Task: Continue the text on exome sequencing and its data analysis from the point where it stops.

In addition to variants in the coding regions, exome-sequencing offers the possibility of the detection of mitocondrial DNA (mtDNA) variants “gratis” from the exome off-capture reads. Variations in mtDNA sequence can be reliably obtained by using any exome sequence capture kit. This possibility offers the prospect of using exome sequencing as a comprehensive single diagnostic test to detect pathogenic point mutations both in coding nuclear genes and in mitochondrial DNA. A minimum per-mtDNA-base coverage threshold of 20X ensures that the vast majority of mtDNA SNVs are detected. Coverage correlates with the relative amount of mtDNA in the original genomic DNA sample, thus majorly depending on the tissue from which DNA was isolated.
sequencing - DATA ANALYSIS - reporting
If not otherwise specified, we generate enough raw sequence data per patient so that at least 95% of targeted region is covered >20X. We developed a fully automated pipeline, benchmarked on the NA12878, Genome in a Bottle Consortium reference material of the US National Institute of Standards and Technology, which detects 99% of all DNA variants (SNPs, small indels and CNVs) within the targeted region of the genome.
Standard bioinformatic analysis includes:
- Base calling and demultiplexing
- Alignment to reference sequence
- Quality control and improvement of reads
- Variant calling and annotation
- On-target and coverage statistics and metrics
- Variant summary report including variant functional annotation, its clinical significance (ClinVar), phenotype ontology data (HPO), prediction of possible impact of an amino acid substitution on the protein structure and function (SIFT, PolyPhen, LRT, MutuationTaster, PhyloP and GERP++scores), dbSNP identifiers, allele frequencies (1000 Genomes Project, NHLBI-ESP 6500 exome project and ExAC), and many other information
- Annotated SNPs and small InDels in an Excel-compatible file
Advanced bioinformatic analysis includes:
- Family trio analysis - for de novo mutations, deleterious recessive mutations and genes which may be affected by compound heterozygosity to rapidly identify a short list of candidate mutations (results in an Excel-compatible file).

Dataset records:

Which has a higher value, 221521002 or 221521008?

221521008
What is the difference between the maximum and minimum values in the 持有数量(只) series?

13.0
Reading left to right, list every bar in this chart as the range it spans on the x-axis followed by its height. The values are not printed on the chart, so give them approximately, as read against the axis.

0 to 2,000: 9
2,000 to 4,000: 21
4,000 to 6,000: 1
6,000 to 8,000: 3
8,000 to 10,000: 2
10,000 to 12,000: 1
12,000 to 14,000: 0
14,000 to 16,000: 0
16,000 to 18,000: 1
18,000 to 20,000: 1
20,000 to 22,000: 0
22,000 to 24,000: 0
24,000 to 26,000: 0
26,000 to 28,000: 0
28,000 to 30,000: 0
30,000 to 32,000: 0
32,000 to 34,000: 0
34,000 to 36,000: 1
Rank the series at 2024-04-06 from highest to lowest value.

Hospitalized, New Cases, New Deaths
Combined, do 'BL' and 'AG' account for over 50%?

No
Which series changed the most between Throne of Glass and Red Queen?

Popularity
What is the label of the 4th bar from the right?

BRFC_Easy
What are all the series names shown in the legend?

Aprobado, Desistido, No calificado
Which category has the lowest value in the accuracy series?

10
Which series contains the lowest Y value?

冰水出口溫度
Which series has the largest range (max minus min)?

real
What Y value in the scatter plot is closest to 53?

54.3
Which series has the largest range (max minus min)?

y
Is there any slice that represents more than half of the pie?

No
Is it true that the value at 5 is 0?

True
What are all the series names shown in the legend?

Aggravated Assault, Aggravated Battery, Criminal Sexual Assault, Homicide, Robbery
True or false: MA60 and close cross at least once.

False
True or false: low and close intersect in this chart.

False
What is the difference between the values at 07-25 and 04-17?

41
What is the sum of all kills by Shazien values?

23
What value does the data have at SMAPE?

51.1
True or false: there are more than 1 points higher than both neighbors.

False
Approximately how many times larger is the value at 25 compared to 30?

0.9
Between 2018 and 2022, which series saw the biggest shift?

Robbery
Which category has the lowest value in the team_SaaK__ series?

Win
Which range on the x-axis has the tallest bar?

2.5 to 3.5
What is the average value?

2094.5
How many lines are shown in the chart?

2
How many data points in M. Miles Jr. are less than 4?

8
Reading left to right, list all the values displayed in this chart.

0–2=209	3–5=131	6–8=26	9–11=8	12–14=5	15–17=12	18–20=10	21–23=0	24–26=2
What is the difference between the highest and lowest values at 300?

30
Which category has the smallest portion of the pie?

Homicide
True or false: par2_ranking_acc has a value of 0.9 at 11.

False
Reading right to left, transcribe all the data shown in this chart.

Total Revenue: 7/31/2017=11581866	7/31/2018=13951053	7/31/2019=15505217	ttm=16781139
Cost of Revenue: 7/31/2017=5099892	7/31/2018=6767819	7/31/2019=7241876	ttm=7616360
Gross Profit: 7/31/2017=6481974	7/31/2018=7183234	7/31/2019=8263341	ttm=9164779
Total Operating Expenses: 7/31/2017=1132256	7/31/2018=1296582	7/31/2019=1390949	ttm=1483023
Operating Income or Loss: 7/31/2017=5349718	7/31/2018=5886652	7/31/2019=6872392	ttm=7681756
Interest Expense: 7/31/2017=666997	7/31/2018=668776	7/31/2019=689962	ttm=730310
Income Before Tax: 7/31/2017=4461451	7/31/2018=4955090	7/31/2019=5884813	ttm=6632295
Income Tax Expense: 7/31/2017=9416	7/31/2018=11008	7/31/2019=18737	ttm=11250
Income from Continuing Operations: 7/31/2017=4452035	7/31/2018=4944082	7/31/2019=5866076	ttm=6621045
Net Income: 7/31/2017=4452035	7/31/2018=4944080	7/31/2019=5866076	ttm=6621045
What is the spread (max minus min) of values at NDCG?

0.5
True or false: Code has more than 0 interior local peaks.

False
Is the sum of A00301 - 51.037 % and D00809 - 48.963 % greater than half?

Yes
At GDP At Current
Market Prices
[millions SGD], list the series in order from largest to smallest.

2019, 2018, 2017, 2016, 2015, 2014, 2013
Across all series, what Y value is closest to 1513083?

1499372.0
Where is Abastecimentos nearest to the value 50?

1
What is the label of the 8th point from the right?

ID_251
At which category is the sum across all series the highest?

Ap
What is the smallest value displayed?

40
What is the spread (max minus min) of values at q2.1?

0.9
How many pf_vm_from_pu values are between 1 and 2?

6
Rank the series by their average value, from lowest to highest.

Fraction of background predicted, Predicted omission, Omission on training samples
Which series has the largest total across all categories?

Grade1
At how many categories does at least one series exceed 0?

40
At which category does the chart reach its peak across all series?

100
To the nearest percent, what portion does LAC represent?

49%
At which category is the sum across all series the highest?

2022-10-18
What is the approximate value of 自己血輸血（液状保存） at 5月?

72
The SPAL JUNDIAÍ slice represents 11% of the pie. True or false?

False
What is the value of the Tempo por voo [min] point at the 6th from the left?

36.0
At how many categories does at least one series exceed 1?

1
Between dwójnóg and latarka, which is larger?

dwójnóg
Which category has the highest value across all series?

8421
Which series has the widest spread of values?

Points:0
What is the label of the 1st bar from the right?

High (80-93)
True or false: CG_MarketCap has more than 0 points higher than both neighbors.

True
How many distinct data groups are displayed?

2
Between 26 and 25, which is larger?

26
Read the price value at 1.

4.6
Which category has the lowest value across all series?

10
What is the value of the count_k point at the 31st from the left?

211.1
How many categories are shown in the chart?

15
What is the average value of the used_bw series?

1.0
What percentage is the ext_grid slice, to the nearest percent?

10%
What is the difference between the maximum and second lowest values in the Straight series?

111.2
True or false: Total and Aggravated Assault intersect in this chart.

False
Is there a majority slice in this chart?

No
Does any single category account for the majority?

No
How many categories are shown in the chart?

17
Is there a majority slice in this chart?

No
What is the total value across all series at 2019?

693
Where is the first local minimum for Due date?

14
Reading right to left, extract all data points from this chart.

Answer to this problem:
- Matched tumor/normal pair analysis - to identify germline and somatic mutations useful for the diagnosis, treatment and prevention of cancer (results in an Excel-compatible file)
- Identification of mtDNA variants
CLINICAL Interpretation service
Clinical exome data interpretation
Besides variant identification, we also provide clinical exome data interpretation. In order to identify the potential disease-causing variants, a series of filters that are specific for each patient (family history, any differential diagnoses, and all relevant components of the patient's condition) are applied during the analysis. Data are presented to our Clinical Genomics Board which includes molecular geneticists, clinical geneticists, genetic counselor and bioinformatician. The Board reviewes and interprets the data, and releases the final report. In case no clearly causal variant is identified, the other potential disease-causing variants are kept for eventual future reanalysis as new findings are published in the literature. Additional sequencing of other family members may be recommended in order to assist with analysis and interpretation.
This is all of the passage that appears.